## Data for review

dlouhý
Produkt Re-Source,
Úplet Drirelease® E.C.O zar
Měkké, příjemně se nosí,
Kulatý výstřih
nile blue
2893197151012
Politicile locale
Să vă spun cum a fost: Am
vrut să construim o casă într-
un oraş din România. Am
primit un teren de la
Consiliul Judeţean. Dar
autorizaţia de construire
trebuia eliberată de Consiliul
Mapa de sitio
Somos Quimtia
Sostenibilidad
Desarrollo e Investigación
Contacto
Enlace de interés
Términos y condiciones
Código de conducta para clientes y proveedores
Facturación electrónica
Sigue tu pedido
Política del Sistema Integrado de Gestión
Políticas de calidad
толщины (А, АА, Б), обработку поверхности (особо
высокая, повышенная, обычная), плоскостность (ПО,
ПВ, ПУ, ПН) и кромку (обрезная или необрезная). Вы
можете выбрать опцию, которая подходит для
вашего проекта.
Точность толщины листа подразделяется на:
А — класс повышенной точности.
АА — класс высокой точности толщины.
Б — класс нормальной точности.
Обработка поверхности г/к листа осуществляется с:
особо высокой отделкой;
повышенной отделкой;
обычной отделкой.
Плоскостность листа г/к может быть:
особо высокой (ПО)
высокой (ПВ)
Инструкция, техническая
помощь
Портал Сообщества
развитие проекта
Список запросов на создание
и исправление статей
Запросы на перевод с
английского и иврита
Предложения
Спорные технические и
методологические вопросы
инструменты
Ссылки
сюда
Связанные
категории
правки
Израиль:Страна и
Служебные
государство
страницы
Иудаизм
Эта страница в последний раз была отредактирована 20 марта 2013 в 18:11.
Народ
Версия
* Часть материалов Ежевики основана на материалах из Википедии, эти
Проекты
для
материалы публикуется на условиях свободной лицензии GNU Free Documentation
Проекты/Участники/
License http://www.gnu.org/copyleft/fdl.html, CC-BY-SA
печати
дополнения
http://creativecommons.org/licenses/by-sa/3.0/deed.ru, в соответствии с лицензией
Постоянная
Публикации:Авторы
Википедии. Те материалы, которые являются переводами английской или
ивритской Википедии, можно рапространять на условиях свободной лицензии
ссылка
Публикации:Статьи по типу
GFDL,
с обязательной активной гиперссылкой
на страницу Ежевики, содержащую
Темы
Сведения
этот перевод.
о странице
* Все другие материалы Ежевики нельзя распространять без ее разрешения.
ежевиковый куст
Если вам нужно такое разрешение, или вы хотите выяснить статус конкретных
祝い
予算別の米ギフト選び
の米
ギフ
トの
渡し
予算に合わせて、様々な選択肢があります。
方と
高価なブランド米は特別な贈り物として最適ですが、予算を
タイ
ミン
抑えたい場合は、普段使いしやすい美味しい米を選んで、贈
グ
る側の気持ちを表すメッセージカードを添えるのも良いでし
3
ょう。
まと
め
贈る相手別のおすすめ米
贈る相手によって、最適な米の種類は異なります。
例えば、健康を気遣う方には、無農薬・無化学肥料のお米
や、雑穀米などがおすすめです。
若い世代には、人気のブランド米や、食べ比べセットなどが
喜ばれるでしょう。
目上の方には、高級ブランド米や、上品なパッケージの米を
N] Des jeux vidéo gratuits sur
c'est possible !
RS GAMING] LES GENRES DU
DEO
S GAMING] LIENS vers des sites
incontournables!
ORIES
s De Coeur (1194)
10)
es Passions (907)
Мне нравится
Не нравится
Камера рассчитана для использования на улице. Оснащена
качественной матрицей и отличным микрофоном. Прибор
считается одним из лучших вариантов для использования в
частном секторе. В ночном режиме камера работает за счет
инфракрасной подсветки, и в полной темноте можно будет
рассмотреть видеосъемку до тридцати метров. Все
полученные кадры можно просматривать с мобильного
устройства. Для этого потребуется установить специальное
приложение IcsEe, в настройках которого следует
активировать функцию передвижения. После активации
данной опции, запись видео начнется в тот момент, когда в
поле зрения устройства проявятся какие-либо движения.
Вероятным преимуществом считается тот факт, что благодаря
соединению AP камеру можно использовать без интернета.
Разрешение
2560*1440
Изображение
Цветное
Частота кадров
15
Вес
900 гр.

## Job
Send back exactly the lines from the line with "качественной матрицей и" through the end of the records.

## Result for this exercise
качественной матрицей и отличным микрофоном. Прибор
считается одним из лучших вариантов для использования в
частном секторе. В ночном режиме камера работает за счет
инфракрасной подсветки, и в полной темноте можно будет
рассмотреть видеосъемку до тридцати метров. Все
полученные кадры можно просматривать с мобильного
устройства. Для этого потребуется установить специальное
приложение IcsEe, в настройках которого следует
активировать функцию передвижения. После активации
данной опции, запись видео начнется в тот момент, когда в
поле зрения устройства проявятся какие-либо движения.
Вероятным преимуществом считается тот факт, что благодаря
соединению AP камеру можно использовать без интернета.
Разрешение
2560*1440
Изображение
Цветное
Частота кадров
15
Вес
900 гр.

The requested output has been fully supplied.